Martin Debes über den Streit bei den Thüringer Grünen.

Eines muss man Dieter Lauinger lassen: Er hat Nerven. Erst nutzte der grüne Minister die Mittel und Möglichkeiten seines Amtes, um seinem Sohn eine Prüfung zu ersparen, die im Schulgesetz festgeschrieben ist. Danach sagte er in wichtigen Details die Unwahrheit und stellte, als vormaliger Richter, die Rechtslage falsch dar.

Doch trotz Untersuchungsausschuss regierte Lauinger einfach weiter. Seine Grünen hielten mehrheitlich an ihm fest, weil sie den Begriff Loyalität als Hörigkeit auslegten, weil sie seine Flüchtlingspolitik gut fanden oder weil sie den Machtkampf scheuten. Linke und Sozialdemokraten, durch die Koalitionsdisziplin gebunden, schauten teils fassungslos zu.
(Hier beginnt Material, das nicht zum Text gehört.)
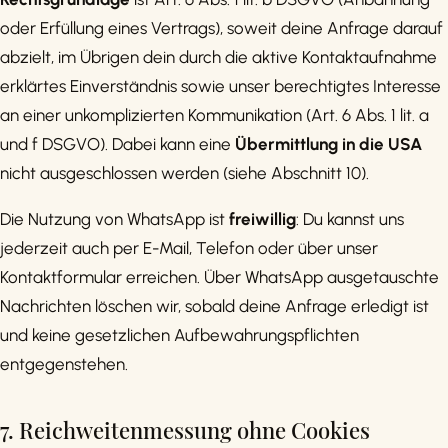
oder Erfüllung eines Vertrags), soweit deine Anfrage darauf
abzielt, im Übrigen dein durch die aktive Kontaktaufnahme
erklärtes Einverständnis sowie unser berechtigtes Interesse
an einer unkomplizierten Kommunikation (Art. 6 Abs. 1 lit. a
und f DSGVO). Dabei kann eine
Übermittlung in die USA
nicht ausgeschlossen werden (siehe Abschnitt 10).
Die Nutzung von WhatsApp ist
freiwillig
: Du kannst uns
jederzeit auch per E-Mail, Telefon oder über unser
Kontaktformular erreichen. Über WhatsApp ausgetauschte
Nachrichten löschen wir, sobald deine Anfrage erledigt ist
und keine gesetzlichen Aufbewahrungspflichten
entgegenstehen.
7. Reichweitenmessung ohne Cookies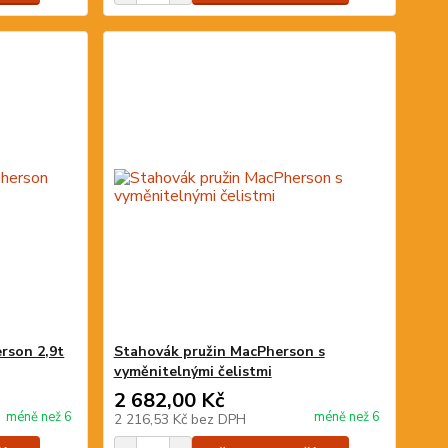
rson 2,9t
Stahovák pružin MacPherson s
vyměnitelnými čelistmi
2 682,00 Kč
méně než 6
méně než 6
2 216,53 Kč
bez DPH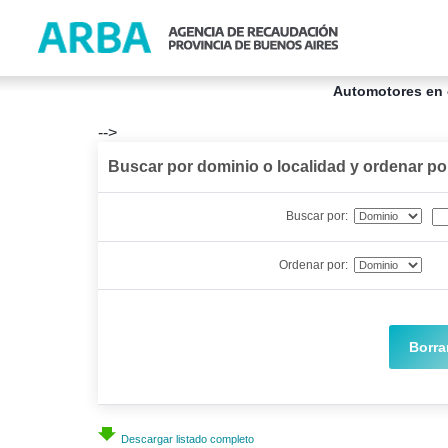
Automotores en 
-->
Buscar por dominio o localidad y ordenar p
Buscar por:
Ordenar por:
Borra
Descargar listado completo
Ausgerechnet die Partei, die bei anderen immer so gerne besonders hohe moralische Maßstäbe anlegte, wollte sie bei sich lieber nicht verwenden. Das ist die Definition von Doppelmoral.

Hinzu kamen die politischen Kosten. Niemand vermag genau zu sagen, welchen Anteil die Affäre um Lauinger am Fast-Hinauswurf der Grünen aus dem Landtag hatte. Es darf aber als gewiss gelten, dass es diesen Anteil gab und dass er nicht gering war.

Aber, wie gesagt, Dieter Lauinger hat wirklich Nerven. Denn nachdem er erst das halbe Kabinett nebst mehreren Landesbediensteten für seine Privatangelegenheit instrumentalisierte und nachdem er seine Partei samt Koalition in Mithaftung nahm, würde er jetzt gerne Minister in einer künftigen Regierung bleiben.

Das spaltet seine Landespartei kurz nach der Wahlniederlage gleich in mehrere Teile, die jetzt der Bundesvorsitzende Robert Habeck zusammenkleben soll. Dabei hat der Mann bestimmt wichtigere Dinge zu tun, als sich um die überflüssigen Kabalen eines kleinen Landesverbandes zu kümmern.

Die Thüringer Grünen können noch so viele kluge Mitglieder und Ideen haben: So lange ihre Spitzen nicht verstehen wollen, dass es nicht zuerst um sie und ihre Ämter gehen kann, so lange werden sie jede Wahl aufs Neue zittern müssen. Und das mit vollem Recht.